Multimedia SW codecs optimization work on ARM

Registered by Ilias Biris

The codecs targeted for optimization on ARM during the next quarter are

libpng
      needs NEON optimization, targets Linux and Android. Initial work there for Ubuntu LEB, but not for Android.
libav related work
      - realvideo - needs NEON optimization for rv30/rv40 to reach 720p - work to be done in libav
      - ARM v6 optimizations for vp8.
       There are initial patches for armv6 vp8 (article.gmane.org/gmane.comp.video.li...) and some realvideo neon (thread.gmane.org/gmane.comp.video.lib...). Both patches need to be examined, but this should be low-hanging fruit work.

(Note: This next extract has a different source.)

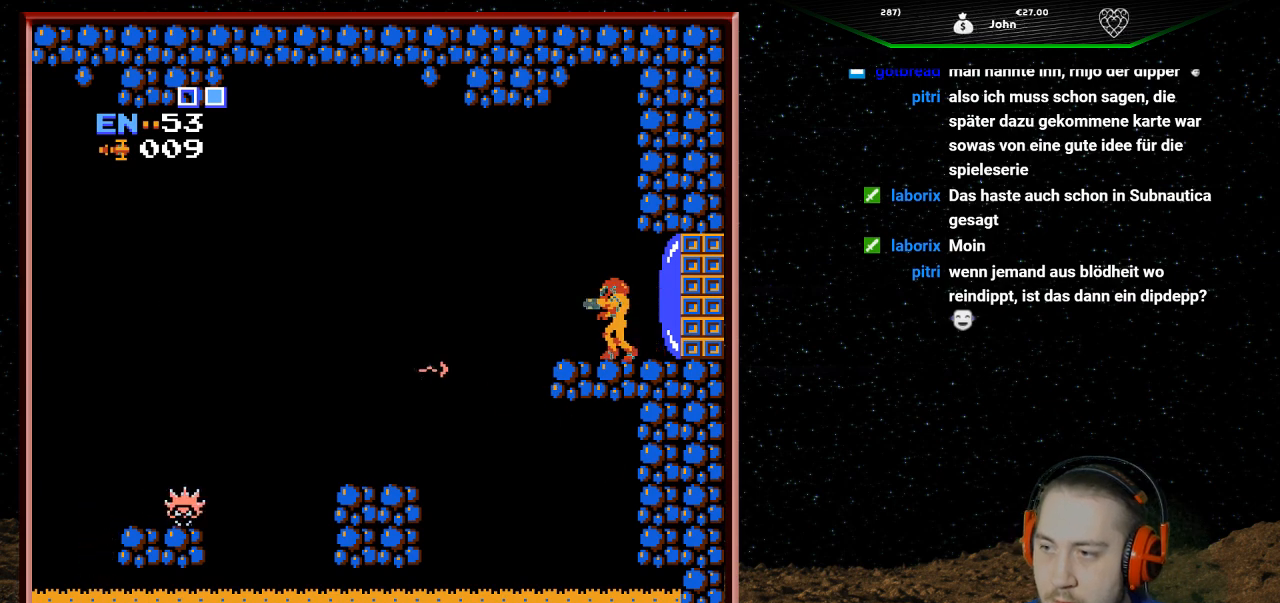
{"buttons": ["DPAD_LEFT"], "events": [[300, "DPAD_LEFT", "down"]]}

      - h264 10bit optimizations

Blueprint information

Status:
Complete
Approver:
Kurt Taylor
Priority:
Medium
Drafter:
None
Direction:
Approved
Assignee:
Mans Rullgard
Definition:
Discussion
Series goal:
Accepted for trunk
Implementation:
Implemented
Milestone target:
milestone icon lcq411
Started by
Tom Gall
Completed by
Tom Gall

Related branches

Sprints

Whiteboard

[ibiris 24Nov] List of ACTION POINTS - current status
----
 #ACTION: mru to check with cyang on how to provide an updated version of the libpng for the Android LEB.
[mansr] This should already be available in Linaro Android builds, or will be in the 11.12 release.

#ACTION: ibiris to check what are the plans with Ubuntu folks to support libpng v1.5 in face of the LTS Alpha 1 (Dec 1)
DONE - Colin Watson commented: "Our immediate upstream is Debian, and Debian testing/unstable has 1.2.46. libpng 1.5.6 is only in Debian experimental. Generally we don't sync/merge from experimental unless we have an extra-specially good reason and a strong belief that we'll be able to deal with any issues that arise.

The primary focus of Precise is stability, not features, so I think for important libraries such as libpng with enormous numbers of reverse-dependencies we'd like to stick with Debian testing if possible. This strategy makes a real difference to our ability to keep the whole distribution buildable and installable."

#ACTION: mru to review how much it is important to do h264 and if it is needed/possible to split the work in phases. Initial investigation first to scope the work.
[mansr] Libav has ~2600 lines of NEON code specific to H264, not counting NEON code shared with other codecs. All of this needs to be converted to support high bit depth.

#ACTION: mru to help with the creation of the needed blueprint / identify the work items for libvorbis neon optimisation
[mansr] I discussed this a bit with Monty from the Xiph foundation. He is of the opinion that any such decoder work is best targeted at the Tremor implementation. Originally a fixed-point re-implementation of the decoder, plans have existed for some time to extend it with floating-point and have it replace libvorbis as the primary decoder library. The Tremor source is supposedly cleaner than libvorbis, although that's not saying much.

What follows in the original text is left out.